[Entries taken from a collection]
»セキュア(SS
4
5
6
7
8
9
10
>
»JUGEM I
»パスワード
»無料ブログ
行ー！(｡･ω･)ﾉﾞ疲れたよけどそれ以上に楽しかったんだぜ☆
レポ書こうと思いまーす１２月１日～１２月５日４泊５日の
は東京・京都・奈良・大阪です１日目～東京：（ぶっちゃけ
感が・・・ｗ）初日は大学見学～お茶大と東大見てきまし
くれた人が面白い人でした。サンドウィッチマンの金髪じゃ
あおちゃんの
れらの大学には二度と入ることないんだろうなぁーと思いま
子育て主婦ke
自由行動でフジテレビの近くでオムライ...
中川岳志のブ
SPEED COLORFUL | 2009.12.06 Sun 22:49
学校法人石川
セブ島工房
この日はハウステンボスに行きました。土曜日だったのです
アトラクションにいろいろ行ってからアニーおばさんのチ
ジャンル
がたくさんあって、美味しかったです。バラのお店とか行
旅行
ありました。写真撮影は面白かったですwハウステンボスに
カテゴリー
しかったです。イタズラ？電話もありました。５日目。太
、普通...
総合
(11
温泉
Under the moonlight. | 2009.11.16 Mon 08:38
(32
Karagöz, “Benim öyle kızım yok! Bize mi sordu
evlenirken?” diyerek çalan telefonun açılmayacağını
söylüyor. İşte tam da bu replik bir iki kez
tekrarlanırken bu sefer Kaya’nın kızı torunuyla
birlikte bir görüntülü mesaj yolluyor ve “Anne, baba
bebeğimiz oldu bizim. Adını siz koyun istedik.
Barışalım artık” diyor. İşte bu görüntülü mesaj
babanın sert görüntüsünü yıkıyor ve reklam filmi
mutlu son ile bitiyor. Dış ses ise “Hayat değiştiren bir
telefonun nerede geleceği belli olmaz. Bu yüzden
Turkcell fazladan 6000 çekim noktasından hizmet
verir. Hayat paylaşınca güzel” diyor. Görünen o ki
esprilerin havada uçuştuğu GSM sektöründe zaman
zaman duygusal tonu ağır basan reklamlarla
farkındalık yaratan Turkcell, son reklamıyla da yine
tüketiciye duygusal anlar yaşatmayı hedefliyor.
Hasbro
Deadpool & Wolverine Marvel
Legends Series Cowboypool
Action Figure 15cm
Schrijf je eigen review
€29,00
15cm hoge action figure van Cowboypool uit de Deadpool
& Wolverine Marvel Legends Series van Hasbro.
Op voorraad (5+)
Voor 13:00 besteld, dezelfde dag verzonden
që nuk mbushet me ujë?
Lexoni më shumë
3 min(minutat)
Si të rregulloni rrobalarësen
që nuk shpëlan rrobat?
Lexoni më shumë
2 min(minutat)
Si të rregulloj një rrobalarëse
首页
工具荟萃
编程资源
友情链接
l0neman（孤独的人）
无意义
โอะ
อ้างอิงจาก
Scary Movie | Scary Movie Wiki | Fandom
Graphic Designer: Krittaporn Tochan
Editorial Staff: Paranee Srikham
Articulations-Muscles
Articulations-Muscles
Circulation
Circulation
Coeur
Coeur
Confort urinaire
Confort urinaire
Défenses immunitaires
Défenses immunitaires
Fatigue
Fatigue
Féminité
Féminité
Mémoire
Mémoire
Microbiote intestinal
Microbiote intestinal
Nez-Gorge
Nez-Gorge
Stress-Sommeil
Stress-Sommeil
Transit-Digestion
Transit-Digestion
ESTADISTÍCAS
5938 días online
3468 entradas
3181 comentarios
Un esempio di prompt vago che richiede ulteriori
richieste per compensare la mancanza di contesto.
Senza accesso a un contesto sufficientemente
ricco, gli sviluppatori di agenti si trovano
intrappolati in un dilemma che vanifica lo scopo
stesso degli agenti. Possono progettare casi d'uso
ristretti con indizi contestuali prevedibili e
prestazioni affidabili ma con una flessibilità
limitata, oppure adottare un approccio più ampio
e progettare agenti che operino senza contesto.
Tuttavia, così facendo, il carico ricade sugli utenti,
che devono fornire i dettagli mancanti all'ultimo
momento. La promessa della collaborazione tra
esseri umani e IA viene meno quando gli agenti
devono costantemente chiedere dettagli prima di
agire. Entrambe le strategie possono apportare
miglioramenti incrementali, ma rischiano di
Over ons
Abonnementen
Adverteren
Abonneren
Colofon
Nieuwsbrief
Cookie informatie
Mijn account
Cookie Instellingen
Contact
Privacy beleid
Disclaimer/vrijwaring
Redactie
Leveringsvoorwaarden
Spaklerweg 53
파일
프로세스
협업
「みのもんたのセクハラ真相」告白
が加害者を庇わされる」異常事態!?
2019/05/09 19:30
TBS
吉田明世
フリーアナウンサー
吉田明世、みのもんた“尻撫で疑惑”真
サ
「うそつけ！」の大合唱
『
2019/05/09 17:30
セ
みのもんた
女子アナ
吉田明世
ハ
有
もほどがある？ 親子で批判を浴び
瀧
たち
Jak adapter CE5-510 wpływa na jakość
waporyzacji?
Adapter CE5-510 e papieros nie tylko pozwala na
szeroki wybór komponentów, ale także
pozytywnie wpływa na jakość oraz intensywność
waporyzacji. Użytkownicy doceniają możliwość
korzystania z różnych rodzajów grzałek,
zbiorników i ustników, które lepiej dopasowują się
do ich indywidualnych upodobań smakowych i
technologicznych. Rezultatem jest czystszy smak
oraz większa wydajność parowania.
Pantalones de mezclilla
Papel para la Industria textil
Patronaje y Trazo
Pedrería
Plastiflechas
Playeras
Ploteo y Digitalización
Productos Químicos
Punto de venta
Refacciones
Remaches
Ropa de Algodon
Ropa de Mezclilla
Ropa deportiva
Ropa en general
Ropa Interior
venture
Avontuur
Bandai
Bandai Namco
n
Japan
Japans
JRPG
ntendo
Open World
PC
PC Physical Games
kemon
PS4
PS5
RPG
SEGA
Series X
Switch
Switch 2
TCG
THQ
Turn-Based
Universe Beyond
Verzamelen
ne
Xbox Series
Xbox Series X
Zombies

#### [DIRECTIVE]
The reply should be a precise retyping of all the data.

#### [EXERCISE RESPONSE]
»セキュア(SS
4
5
6
7
8
9
10
>
»JUGEM I
»パスワード
»無料ブログ
行ー！(｡･ω･)ﾉﾞ疲れたよけどそれ以上に楽しかったんだぜ☆
レポ書こうと思いまーす１２月１日～１２月５日４泊５日の
は東京・京都・奈良・大阪です１日目～東京：（ぶっちゃけ
感が・・・ｗ）初日は大学見学～お茶大と東大見てきまし
くれた人が面白い人でした。サンドウィッチマンの金髪じゃ
あおちゃんの
れらの大学には二度と入ることないんだろうなぁーと思いま
子育て主婦ke
自由行動でフジテレビの近くでオムライ...
中川岳志のブ
SPEED COLORFUL | 2009.12.06 Sun 22:49
学校法人石川
セブ島工房
この日はハウステンボスに行きました。土曜日だったのです
アトラクションにいろいろ行ってからアニーおばさんのチ
ジャンル
がたくさんあって、美味しかったです。バラのお店とか行
旅行
ありました。写真撮影は面白かったですwハウステンボスに
カテゴリー
しかったです。イタズラ？電話もありました。５日目。太
、普通...
総合
(11
温泉
Under the moonlight. | 2009.11.16 Mon 08:38
(32
Karagöz, “Benim öyle kızım yok! Bize mi sordu
evlenirken?” diyerek çalan telefonun açılmayacağını
söylüyor. İşte tam da bu replik bir iki kez
tekrarlanırken bu sefer Kaya’nın kızı torunuyla
birlikte bir görüntülü mesaj yolluyor ve “Anne, baba
bebeğimiz oldu bizim. Adını siz koyun istedik.
Barışalım artık” diyor. İşte bu görüntülü mesaj
babanın sert görüntüsünü yıkıyor ve reklam filmi
mutlu son ile bitiyor. Dış ses ise “Hayat değiştiren bir
telefonun nerede geleceği belli olmaz. Bu yüzden
Turkcell fazladan 6000 çekim noktasından hizmet
verir. Hayat paylaşınca güzel” diyor. Görünen o ki
esprilerin havada uçuştuğu GSM sektöründe zaman
zaman duygusal tonu ağır basan reklamlarla
farkındalık yaratan Turkcell, son reklamıyla da yine
tüketiciye duygusal anlar yaşatmayı hedefliyor.
Hasbro
Deadpool & Wolverine Marvel
Legends Series Cowboypool
Action Figure 15cm
Schrijf je eigen review
€29,00
15cm hoge action figure van Cowboypool uit de Deadpool
& Wolverine Marvel Legends Series van Hasbro.
Op voorraad (5+)
Voor 13:00 besteld, dezelfde dag verzonden
që nuk mbushet me ujë?
Lexoni më shumë
3 min(minutat)
Si të rregulloni rrobalarësen
që nuk shpëlan rrobat?
Lexoni më shumë
2 min(minutat)
Si të rregulloj një rrobalarëse
首页
工具荟萃
编程资源
友情链接
l0neman（孤独的人）
无意义
โอะ
อ้างอิงจาก
Scary Movie | Scary Movie Wiki | Fandom
Graphic Designer: Krittaporn Tochan
Editorial Staff: Paranee Srikham
Articulations-Muscles
Articulations-Muscles
Circulation
Circulation
Coeur
Coeur
Confort urinaire
Confort urinaire
Défenses immunitaires
Défenses immunitaires
Fatigue
Fatigue
Féminité
Féminité
Mémoire
Mémoire
Microbiote intestinal
Microbiote intestinal
Nez-Gorge
Nez-Gorge
Stress-Sommeil
Stress-Sommeil
Transit-Digestion
Transit-Digestion
ESTADISTÍCAS
5938 días online
3468 entradas
3181 comentarios
Un esempio di prompt vago che richiede ulteriori
richieste per compensare la mancanza di contesto.
Senza accesso a un contesto sufficientemente
ricco, gli sviluppatori di agenti si trovano
intrappolati in un dilemma che vanifica lo scopo
stesso degli agenti. Possono progettare casi d'uso
ristretti con indizi contestuali prevedibili e
prestazioni affidabili ma con una flessibilità
limitata, oppure adottare un approccio più ampio
e progettare agenti che operino senza contesto.
Tuttavia, così facendo, il carico ricade sugli utenti,
che devono fornire i dettagli mancanti all'ultimo
momento. La promessa della collaborazione tra
esseri umani e IA viene meno quando gli agenti
devono costantemente chiedere dettagli prima di
agire. Entrambe le strategie possono apportare
miglioramenti incrementali, ma rischiano di
Over ons
Abonnementen
Adverteren
Abonneren
Colofon
Nieuwsbrief
Cookie informatie
Mijn account
Cookie Instellingen
Contact
Privacy beleid
Disclaimer/vrijwaring
Redactie
Leveringsvoorwaarden
Spaklerweg 53
파일
프로세스
협업
「みのもんたのセクハラ真相」告白
が加害者を庇わされる」異常事態!?
2019/05/09 19:30
TBS
吉田明世
フリーアナウンサー
吉田明世、みのもんた“尻撫で疑惑”真
サ
「うそつけ！」の大合唱
『
2019/05/09 17:30
セ
みのもんた
女子アナ
吉田明世
ハ
有
もほどがある？ 親子で批判を浴び
瀧
たち
Jak adapter CE5-510 wpływa na jakość
waporyzacji?
Adapter CE5-510 e papieros nie tylko pozwala na
szeroki wybór komponentów, ale także
pozytywnie wpływa na jakość oraz intensywność
waporyzacji. Użytkownicy doceniają możliwość
korzystania z różnych rodzajów grzałek,
zbiorników i ustników, które lepiej dopasowują się
do ich indywidualnych upodobań smakowych i
technologicznych. Rezultatem jest czystszy smak
oraz większa wydajność parowania.
Pantalones de mezclilla
Papel para la Industria textil
Patronaje y Trazo
Pedrería
Plastiflechas
Playeras
Ploteo y Digitalización
Productos Químicos
Punto de venta
Refacciones
Remaches
Ropa de Algodon
Ropa de Mezclilla
Ropa deportiva
Ropa en general
Ropa Interior
venture
Avontuur
Bandai
Bandai Namco
n
Japan
Japans
JRPG
ntendo
Open World
PC
PC Physical Games
kemon
PS4
PS5
RPG
SEGA
Series X
Switch
Switch 2
TCG
THQ
Turn-Based
Universe Beyond
Verzamelen
ne
Xbox Series
Xbox Series X
Zombies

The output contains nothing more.